What’s kind of lovely is if you go back and go all the way back to the 1950s, because that’s how long the character has been around, and you realize who Patsy Walker was and what it meant and how she then grew up and she went through the period of being a model and all that stuff, Melissa and the writers gave that history it’s own kind of unique spin. I think that when people see it, they’ll recognize that it very much not only works for today’s audience but in the same kind of way, gave Rachael Taylor a very real and grounded place. But what was most important was the relationship between her and Jessica and how these two women who in some ways are sisters, in terms of their friendship, could be that different and yet on the same token, believe in the same kinds of things and that question of what is it to be a hero and the responsibilities that you have when you have abilities is something that brings them together and also continually pushes them apart.
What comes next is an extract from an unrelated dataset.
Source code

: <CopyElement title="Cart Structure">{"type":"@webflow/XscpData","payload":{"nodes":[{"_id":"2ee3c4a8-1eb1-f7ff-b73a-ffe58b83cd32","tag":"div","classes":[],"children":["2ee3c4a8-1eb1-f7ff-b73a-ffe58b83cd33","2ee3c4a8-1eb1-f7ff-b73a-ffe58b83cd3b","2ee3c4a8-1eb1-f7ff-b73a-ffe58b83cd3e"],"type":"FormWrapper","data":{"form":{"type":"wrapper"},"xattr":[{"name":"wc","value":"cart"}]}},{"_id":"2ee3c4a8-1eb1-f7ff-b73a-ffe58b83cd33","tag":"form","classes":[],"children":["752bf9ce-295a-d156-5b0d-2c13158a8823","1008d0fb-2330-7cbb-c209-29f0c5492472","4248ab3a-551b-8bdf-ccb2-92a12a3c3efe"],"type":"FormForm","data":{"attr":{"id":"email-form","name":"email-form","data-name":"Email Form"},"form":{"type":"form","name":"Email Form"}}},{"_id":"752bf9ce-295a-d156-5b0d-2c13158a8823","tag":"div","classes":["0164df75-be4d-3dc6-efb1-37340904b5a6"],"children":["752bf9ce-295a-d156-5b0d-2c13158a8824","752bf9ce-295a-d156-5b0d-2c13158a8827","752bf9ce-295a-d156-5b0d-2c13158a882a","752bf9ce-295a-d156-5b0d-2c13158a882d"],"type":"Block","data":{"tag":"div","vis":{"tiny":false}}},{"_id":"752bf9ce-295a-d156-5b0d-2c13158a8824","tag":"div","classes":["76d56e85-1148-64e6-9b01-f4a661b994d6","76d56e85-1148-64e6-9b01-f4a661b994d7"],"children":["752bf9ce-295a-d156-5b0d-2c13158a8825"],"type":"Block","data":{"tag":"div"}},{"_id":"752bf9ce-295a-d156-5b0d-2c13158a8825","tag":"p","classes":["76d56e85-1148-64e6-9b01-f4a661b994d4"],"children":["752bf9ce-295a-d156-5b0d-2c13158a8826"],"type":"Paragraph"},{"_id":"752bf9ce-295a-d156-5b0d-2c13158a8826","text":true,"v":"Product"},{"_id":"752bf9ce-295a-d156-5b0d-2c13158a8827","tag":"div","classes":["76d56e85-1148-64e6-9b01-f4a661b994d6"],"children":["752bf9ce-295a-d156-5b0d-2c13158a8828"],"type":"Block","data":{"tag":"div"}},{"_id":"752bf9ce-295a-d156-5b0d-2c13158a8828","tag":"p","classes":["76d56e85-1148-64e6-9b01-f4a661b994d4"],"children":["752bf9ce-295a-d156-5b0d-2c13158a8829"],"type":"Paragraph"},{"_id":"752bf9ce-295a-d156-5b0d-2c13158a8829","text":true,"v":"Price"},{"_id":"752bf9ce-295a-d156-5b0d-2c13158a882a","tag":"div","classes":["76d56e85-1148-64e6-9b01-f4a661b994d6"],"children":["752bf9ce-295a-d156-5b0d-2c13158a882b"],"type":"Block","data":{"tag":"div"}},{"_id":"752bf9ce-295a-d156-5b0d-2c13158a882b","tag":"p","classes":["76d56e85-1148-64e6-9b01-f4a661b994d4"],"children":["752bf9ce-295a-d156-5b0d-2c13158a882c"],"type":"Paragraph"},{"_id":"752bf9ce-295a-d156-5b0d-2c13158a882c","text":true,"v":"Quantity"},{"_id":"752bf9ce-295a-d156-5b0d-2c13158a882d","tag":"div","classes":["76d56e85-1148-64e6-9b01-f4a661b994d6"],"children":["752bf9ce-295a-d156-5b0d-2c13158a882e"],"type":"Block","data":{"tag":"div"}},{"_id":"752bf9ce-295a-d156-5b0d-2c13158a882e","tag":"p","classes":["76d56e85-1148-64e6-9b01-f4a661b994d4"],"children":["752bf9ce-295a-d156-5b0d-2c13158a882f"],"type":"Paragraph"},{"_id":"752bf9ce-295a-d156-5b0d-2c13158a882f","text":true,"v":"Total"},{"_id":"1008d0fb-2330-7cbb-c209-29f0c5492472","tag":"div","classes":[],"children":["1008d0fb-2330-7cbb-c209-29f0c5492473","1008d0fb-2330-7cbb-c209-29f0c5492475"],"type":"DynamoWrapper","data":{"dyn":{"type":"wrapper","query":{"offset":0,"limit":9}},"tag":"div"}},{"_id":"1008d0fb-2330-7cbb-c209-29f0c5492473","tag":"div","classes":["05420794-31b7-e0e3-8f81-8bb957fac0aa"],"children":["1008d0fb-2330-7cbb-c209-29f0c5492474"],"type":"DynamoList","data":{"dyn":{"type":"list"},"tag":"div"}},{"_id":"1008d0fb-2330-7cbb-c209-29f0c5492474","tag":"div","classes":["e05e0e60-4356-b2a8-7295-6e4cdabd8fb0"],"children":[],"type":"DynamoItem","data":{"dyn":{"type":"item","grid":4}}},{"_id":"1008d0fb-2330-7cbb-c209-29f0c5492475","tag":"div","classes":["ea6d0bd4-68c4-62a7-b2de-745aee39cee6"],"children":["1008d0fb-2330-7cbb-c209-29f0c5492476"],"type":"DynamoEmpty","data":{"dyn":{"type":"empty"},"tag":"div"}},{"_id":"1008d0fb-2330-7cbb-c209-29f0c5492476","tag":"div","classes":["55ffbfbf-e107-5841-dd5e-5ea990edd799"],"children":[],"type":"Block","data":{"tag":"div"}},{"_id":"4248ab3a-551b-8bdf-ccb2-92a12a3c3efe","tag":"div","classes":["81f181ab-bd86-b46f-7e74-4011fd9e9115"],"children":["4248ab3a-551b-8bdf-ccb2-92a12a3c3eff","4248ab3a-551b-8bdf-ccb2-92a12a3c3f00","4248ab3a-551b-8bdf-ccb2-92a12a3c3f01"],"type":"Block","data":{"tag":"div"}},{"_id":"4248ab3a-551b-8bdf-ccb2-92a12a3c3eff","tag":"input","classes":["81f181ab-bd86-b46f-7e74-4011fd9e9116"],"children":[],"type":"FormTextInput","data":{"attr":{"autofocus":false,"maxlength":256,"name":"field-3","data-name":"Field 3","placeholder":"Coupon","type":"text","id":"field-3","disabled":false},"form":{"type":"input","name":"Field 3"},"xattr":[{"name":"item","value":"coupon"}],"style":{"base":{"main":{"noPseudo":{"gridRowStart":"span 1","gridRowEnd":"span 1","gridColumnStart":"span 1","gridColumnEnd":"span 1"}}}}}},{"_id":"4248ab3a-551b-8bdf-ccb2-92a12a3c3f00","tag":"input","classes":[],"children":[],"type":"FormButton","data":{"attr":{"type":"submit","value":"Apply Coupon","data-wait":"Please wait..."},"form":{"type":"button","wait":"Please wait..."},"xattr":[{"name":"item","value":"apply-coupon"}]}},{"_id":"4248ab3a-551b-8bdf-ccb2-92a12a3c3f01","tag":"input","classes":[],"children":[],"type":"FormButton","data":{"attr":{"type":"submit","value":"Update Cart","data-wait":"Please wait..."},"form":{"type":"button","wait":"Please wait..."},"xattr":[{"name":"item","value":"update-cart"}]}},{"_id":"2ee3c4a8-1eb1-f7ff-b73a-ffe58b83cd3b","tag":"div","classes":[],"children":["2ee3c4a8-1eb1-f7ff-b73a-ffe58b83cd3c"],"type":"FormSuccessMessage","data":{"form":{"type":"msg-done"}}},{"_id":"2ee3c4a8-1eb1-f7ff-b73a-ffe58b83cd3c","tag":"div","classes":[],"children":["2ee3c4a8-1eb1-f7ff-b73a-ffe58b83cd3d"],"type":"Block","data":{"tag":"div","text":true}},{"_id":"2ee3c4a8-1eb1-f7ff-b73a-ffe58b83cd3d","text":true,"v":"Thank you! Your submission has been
I think we’re very lucky to have Melissa as a writer who really grasps the insight of what it is to have a friendship with a woman and the way that two women can actually be competitive and friendly and love each other and hate each other and have a history with each other and having grown up with three sisters and no brothers, I watched that dynamic happen all the time and every single thing that these two actors are doing always rings true. They’re some of my favorite scenes to be able to see Rachel and Krysten work together.
Jessica's Differences from Daredevil
Elaborating on comments she'd made at an earlier panel about the differences between Jessica Jones and Daredevil, Rosenberg and Loeb noted Jessica will also fight very differently from the Man Without Fear.
Rosenberg: It really comes down to the characters. They’re very different kinds of characters. Jessica is about paying rent, getting the next client. She’s dealing with a fairly dark past. She’s trying to get through the day. She’s not really trying to save the city, she’s trying to save her apartment. At her core, she does share something with Matt Murdoch that he’s more aware of. At her core, she wants to do something good. She wants to contribute to the world. But there are a lot of personality issues for her that could get in the way. They’re such different characters. Matt has been studying Martial arts. He has extraordinary fighting skills. Jessica Jones is a brawler. She gets drunk, she gets pissed off and then boom! You’re down. She doesn’t have a costume. She doesn’t have a mask. She’s an extremely blunt, direct person and that applies to the action as well.
Loeb: One of the things that we’ve talked a lot about is that in many ways Jessica is a psychological thriller first and a superhero show second. So when you talk about things like what’s the action going to be like and the regular things you would get from a superhero show, it’s going to be different. What you get out of Jessica is a sort of hold your breath tension as to what’s going to happen.